PackungenReg.InhaberStand d. Info. 

Dosierung/Anwendung

Die Anwendung des Präparates Perfalgan 500 mg Kinder ist beschränkt auf Patienten, welche mehr als 10 kg und weniger als 33 kg schwer sind.
Um das Risiko einer Überdosierung zu vermeiden, ist sicherzustellen, dass andere angewendete Arzneimittel (rezeptpflichtige und rezeptfreie) kein Paracetamol enthalten.
Anwendung
Perfalgan 500 mg ist eine Fertiglösung und wird als 15-minütige i.v. Infusion verabreicht. Wirksamkeit und Sicherheit einer langsameren oder schnelleren Verabreichung sind nicht untersucht. Bei Kindern beträgt das Volumen der Infusionslösung 1,5 ml/kg pro Verabreichung.
Wie bei allen Infusionslösungen in Glasdurchstechflaschen ist daran zu denken, dass die Infusion unabhängig von der Infusionsroute besonders gegen Ende der Infusion gründlich überwacht werden muss. Die Überwachung zum Infusionsende ist besonders bei zentralvenöser Infusion wichtig, um eine Luftembolie zu vermeiden.
Dosierung
Die Dosierung erfolgt basierend auf dem Gewicht des Patienten.

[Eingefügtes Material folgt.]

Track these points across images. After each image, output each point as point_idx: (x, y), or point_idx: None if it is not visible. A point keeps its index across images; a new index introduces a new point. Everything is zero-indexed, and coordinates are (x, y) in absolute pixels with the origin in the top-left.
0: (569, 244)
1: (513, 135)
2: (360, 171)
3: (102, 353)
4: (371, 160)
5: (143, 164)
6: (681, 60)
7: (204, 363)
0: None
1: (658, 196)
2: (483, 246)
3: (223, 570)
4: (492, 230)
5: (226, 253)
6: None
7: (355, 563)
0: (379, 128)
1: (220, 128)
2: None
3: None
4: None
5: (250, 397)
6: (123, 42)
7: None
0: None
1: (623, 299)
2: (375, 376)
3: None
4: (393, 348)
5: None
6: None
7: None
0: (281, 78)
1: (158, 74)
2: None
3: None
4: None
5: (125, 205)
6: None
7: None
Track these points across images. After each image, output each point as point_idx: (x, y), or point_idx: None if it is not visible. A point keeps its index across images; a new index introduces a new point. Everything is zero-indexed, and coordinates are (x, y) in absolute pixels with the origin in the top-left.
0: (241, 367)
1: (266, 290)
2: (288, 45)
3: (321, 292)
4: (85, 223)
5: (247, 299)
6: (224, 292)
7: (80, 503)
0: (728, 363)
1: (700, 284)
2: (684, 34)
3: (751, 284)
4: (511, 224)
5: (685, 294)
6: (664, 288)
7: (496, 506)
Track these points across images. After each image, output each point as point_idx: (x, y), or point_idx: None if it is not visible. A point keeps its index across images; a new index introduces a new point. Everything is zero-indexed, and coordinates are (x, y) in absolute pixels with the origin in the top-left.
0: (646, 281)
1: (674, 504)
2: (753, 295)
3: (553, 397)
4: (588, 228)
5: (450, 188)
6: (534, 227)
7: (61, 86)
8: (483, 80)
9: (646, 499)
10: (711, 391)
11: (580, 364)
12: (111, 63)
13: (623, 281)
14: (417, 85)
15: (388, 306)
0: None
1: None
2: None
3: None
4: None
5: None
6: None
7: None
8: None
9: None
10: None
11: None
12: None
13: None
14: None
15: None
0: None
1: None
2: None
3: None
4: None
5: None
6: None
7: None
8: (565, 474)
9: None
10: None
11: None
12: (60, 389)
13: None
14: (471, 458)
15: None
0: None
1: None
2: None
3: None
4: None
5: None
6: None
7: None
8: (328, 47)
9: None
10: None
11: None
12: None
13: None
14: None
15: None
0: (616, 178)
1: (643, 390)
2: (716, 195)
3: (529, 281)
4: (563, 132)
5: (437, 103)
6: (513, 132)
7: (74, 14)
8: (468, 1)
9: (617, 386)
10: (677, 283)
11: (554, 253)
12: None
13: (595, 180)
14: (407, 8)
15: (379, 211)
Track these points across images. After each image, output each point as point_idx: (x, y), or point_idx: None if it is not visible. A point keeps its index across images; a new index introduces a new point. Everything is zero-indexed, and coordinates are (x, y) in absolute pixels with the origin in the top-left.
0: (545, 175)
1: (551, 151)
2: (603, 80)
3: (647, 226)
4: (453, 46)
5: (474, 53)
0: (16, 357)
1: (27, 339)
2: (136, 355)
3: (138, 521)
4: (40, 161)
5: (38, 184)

Kinder, die mehr als 10 kg (ab ca. 1 Jahr) und weniger als 33 kg wiegen (etwa 11 Jahre alt):
15 mg Paracetamol pro kg Körpergewicht pro Verabreichung, bis 4-mal täglich. Der minimale Zeitabstand zwischen zwei Verabreichungen muss 4 Stunden sein, und die maximale Tagesdosis darf 60 mg/kg nicht übersteigen.
Spezielle Patientengruppen
Bei schwerer Niereninsuffizienz (Kreatininclearance 10-30 ml/min) sollte der minimale Zeitabstand zwischen zwei Verabreichungen auf 6 Std. verlängert werden (siehe «Kinetik spezieller Patientengruppen»).
Bei Patienten mit einer chronischen oder kompensierten, aktiven Lebererkrankung, insbesondere mit einer milden bis moderaten hepatozellulären Insuffizienz, chronischer Fehlernährung (niedrige Reserven an hepatischem Glutathion) oder Dehydratation muss die Dosis reduziert oder das Dosisintervall verlängert werden (siehe «Kinetik spezieller Patientengruppen»).
Maximale Therapiedauer
Dauer der Behandlung bei Erwachsenen und Kindern: max. 2 Tage.